**Passage to read:**

#####

Social workers around Israel know that they can contact Yad Eliezer with their most desperate cases. One social worker heard about a boy who had not been in school for five years since a bicycle accident knocked out his four front teeth. His family could not afford dental care, and he was too embarrassed to leave the house. Yad Eliezer was able to draw on its web of contacts to reduce the dental costs by two-thirds, and Dov Wiesel easily sold off the remaining shares in the mitzvah.



WHEN JEWS DECIDE to attach themselves to the mitzvah of chesed as donors, they want to know that their tzedakah dollar is having the maximum impact. Many of the Yad Eliezer programs are designed in such a way as to have a dual impact. For instance, the success of the Big Brother program has convinced municipalities around Israel to contribute significant matching funds. Of the total expenditures of the program, approximately 90% goes to the mentors, who in most cases are themselves financially struggling avreichim. Thus both the boys who gain a male role model and the mentors benefit tangibly from the program.



Rabbi Yaakov Wiesel worried for a long time about how he could get money to distinguished talmidei chachamim too proud to accept any tzedakah. Finally, he hit upon the idea of creating an intensive Mishnah Berurah program, with rigorous weekly tests, for which the scholars would be paid according to their results. Thus he succeeded in aiding hard-pressed Torah scholars, while also increasing Torah learning in the world.



Charity Navigator, by America’s largest independent evaluator of charitable organizations, has given American Friends of Yad Eliezer, its highest rating for financial management for the last six years, a distinction achieved by only 3% of the charities it evaluates.



If donors want to know how their donations will be treated, one story will suffice. Eighteen years ago, thieves broke into the home of Rabbi Yaakov Wiesel and demanded that he hand over all the money in the house. Though the Wiesels never kept large sums in the home, just that day Rabbi Wiesel had received a large contribution. He knew that he was under no obligation to risk his life for the money, but the thought of the desperate need of the intended beneficiaries did not permit him to hand it over. The robbers ended up stabbing him twenty-one times, missing major blood vessels by millimeters, before fleeing with an empty safe.

#####

**Activity list:**
1. In the passage about Yad Eliezer, approximately what share of the Big Brother program's total expenditures goes to the mentors?
2. Please copy the passage about Yad Eliezer word for word, starting at "Rabbi Yaakov Wiesel worried" and ending at "charities it evaluates.".
The records that follow come from a separate source.

[Excerpts from a dataset]
#####

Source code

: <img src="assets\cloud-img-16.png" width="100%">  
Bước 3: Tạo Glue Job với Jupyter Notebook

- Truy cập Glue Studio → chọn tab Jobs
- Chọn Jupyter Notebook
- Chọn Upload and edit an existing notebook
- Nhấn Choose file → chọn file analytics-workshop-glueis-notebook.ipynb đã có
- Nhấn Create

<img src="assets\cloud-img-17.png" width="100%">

#####

**Results:**
1. Approximately 90%.

2.
Rabbi Yaakov Wiesel worried for a long time about how he could get money to distinguished talmidei chachamim too proud to accept any tzedakah. Finally, he hit upon the idea of creating an intensive Mishnah Berurah program, with rigorous weekly tests, for which the scholars would be paid according to their results. Thus he succeeded in aiding hard-pressed Torah scholars, while also increasing Torah learning in the world.



Charity Navigator, by America’s largest independent evaluator of charitable organizations, has given American Friends of Yad Eliezer, its highest rating for financial management for the last six years, a distinction achieved by only 3% of the charities it evaluates.